Nearly half of patients with gynecologic cancer reported financial distress as a result of the high costs of cancer treatment, yet money is still not commonly discussed between patients and providers.

Nearly 1 out of 2 patients with gynecologic cancer reported some degree of financial distress or financial toxicity, according to a recent study, published in the International Journal of Gynecologic Cancer.

Oncology Nursing News spoke to corresponding author, Kate Esselen, MD, Department of Obstetrics
and Gynecology, Beth Israel Deaconess Medical Center, about how the number of patients who reported financial toxicity was higher than expected, and how providers need to normalize the financial conversation with their patients.

The data showed that nearly half of patients with gynecologic cancer experienced some degree of financial distress and that patients with severe financial toxicity were significantly more likely to engage in behavioral cost-coping by medication non-compliance (adjusted risk ratio, 4.6; 95% CI, 1.2-18.1). However, Esselen, who described herself to have a personal research interest in how cost of care affects patients with cancer, acknowledged that money and financial strain are not currently a part of normal conversations between providers and patients.

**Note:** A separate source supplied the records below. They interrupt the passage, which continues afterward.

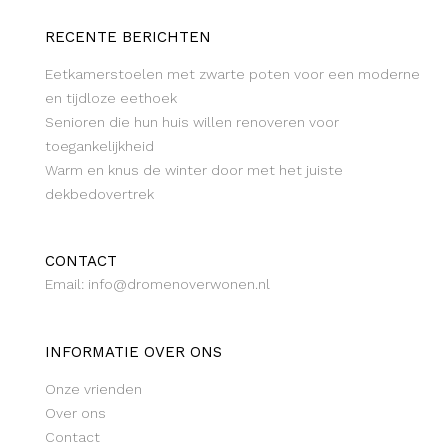
RECENTE BERICHTEN
Eetkamerstoelen met zwarte poten voor een moderne
en tijdloze eethoek
Senioren die hun huis willen renoveren voor
toegankelijkheid
Warm en knus de winter door met het juiste
dekbedovertrek
CONTACT
Email: info@dromenoverwonen.nl
INFORMATIE OVER ONS
Onze vrienden
Over ons
Contact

She continued to share that normalizing that conversation, and letting patients know it is okay to talk about it, can often offer insights into how to help specific patients manage the financial burden of treatment.

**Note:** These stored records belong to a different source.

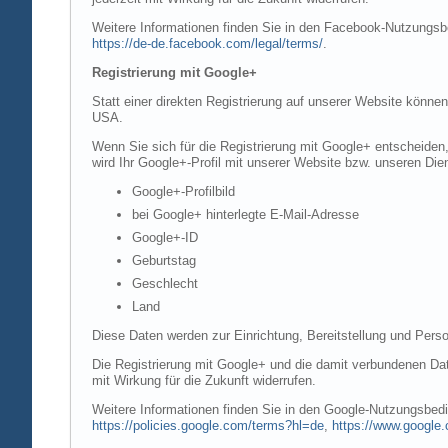
Weitere Informationen finden Sie in den Facebook-Nutzung
https://de-de.facebook.com/legal/terms/
.
Registrierung mit Google+
Statt einer direkten Registrierung auf unserer Website könne
USA.
Wenn Sie sich für die Registrierung mit Google+ entscheiden
wird Ihr Google+-Profil mit unserer Website bzw. unseren Dien
Google+-Profilbild
bei Google+ hinterlegte E-Mail-Adresse
Google+-ID
Geburtstag
Geschlecht
Land
Diese Daten werden zur Einrichtung, Bereitstellung und Perso
Die Registrierung mit Google+ und die damit verbundenen Date
mit Wirkung für die Zukunft widerrufen.
Weitere Informationen finden Sie in den Google-Nutzungsbe
https://policies.google.com/terms?hl=de
,
https://www.google.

“I think, though, that the first step is addressing it with patients and feeling comfortable talking about it, just even acknowledging it, and letting them know it’s okay to bring up these issues, because there may be small things you can do as providers that you don’t even think of,” Esselen said. “If a patient tells you she is worried about coming to the 5 next appointments she has because it is affecting her work schedule, you might look at those 5 appointments and decide, ‘Well, actually, 2 of those appointments aren’t necessary, we can consolidate,’ but if you’re not asking or having these conversations with patients, you may not even know that is a problem.”

Reference:

Esselen KMck, Gompers A, Hacker MR, et al. Evaluating meaningful levels of financial toxicity in gynecological cancers. Int J Gynecol Cancer. 2021; 31:801-806. doi:10.1136/ ijgc-2021-002701.